Camminai arrabbiato avanti e indietro cercando di calmarmi e di trovare un minimo di razzionalità.

"Da quando te ne sei andata le cose si sono complicate, torna ti prego." La pregai sperando che accendesse quel cazzo di cervello che aveva.

"Lo sai che non..." tentó di dire ma la stroncai sul colpo.

"Cos'é che non so mh? Che non puoi tornare? Beh mi dispiace ma stai dicendo una esorbitante cazzata, ma d'altronde quante cose che non so ci sono ancora? Non ti fai sentire da due fottutissimi anni, avevi pure disattivato il numero e lo hai riattivato un mese fa! Sai quante volte ti ho chiamata?"
Sbraitai incazzato, delle persone si girarono fissandomi e un bambino scoppió a piangere per le mie urla.

"Scoot, io..."

Non la lasciai finire, iniziando a sbraitare come un cane rabbioso ancora.

"No! Scoot un cazzo, ora tu mi farai il favore di portare il tuo culo qui o se no ti vengo a prendere io personalmente e, credimi, che non sarà una bella scena!"

"Prendo il primo aereo e arrivo." disse con tono afflitto.

"Portati tutto, non tornerai a Parigi." dissi duro.

E riattaccó.

Attirai l'attenzione di un medico sperando che avesse il 'caso Bieber'.
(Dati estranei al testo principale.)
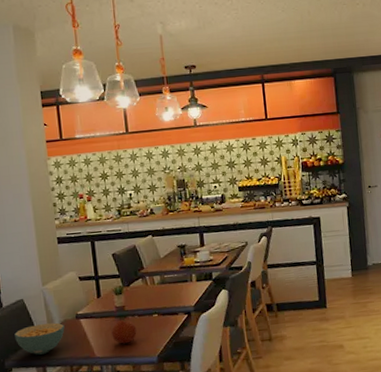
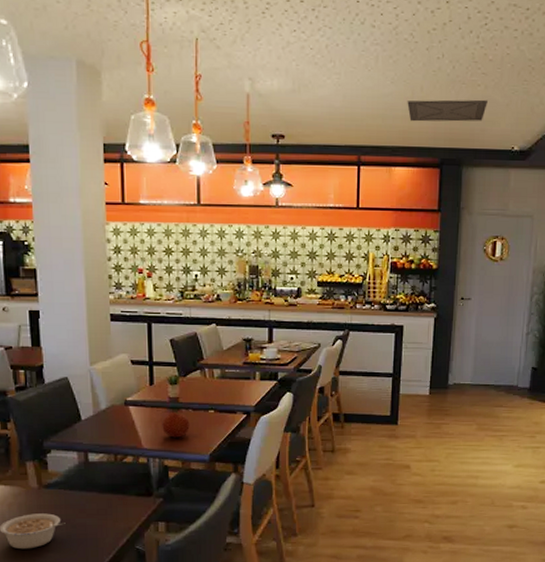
cereal bowl: present [14,322,65,355] -> none [56,407,111,439]
ceiling vent: none [298,15,367,41] -> present [407,99,488,122]

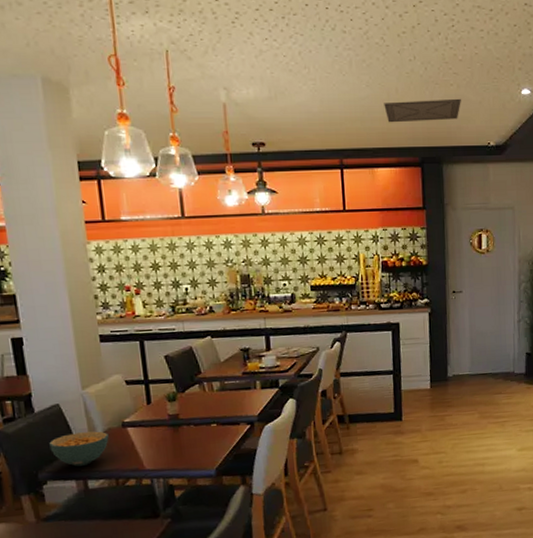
cereal bowl: none [56,407,111,439] -> present [49,431,109,467]
fruit: present [162,412,190,438] -> none [163,429,193,456]

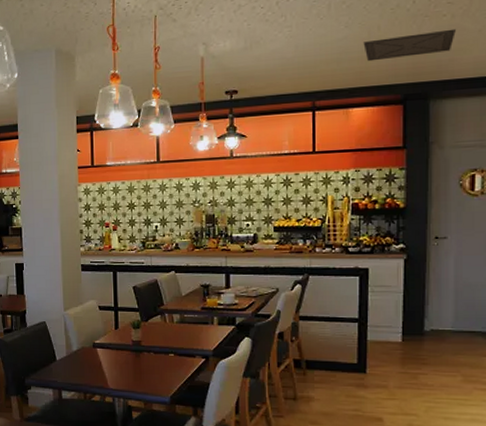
cereal bowl: present [49,431,109,467] -> none [35,348,82,377]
"Mi scusi? Potrebbe dirmi come sta Justin Bieber?"

"Aspetta un secondo ragazzo"

E aprendo la sua cartelletta controlló i fogli al suo interno.

"Allora, Justin Bieber, Justin Bieber, Justin Bieber..."
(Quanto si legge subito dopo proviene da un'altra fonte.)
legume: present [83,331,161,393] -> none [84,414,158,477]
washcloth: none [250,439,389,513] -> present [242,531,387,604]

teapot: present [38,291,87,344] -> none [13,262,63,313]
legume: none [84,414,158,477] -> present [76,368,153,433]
Ripeté cercando un foglio.

"Dimmi, quando lo hanno ricoverato?"

Chiese continuando a cercare, mossi il piede nervosamente, quasi fosse diventato un tic.

"Oggi." Dissi freddo.

Chiuse la cartella e mi guardó serio togliendo gli occhiali e infilandoli nel taschino della sua 'tunica'.

"Credo che il paziente sia stato assegnato al dottor Benson, che-" si guardó l'orologio appeso al muro "- proprio in questo istante é nel bel mezzo di un' operazione con un altro paziente, dovrebbe finire circa fra mezzora."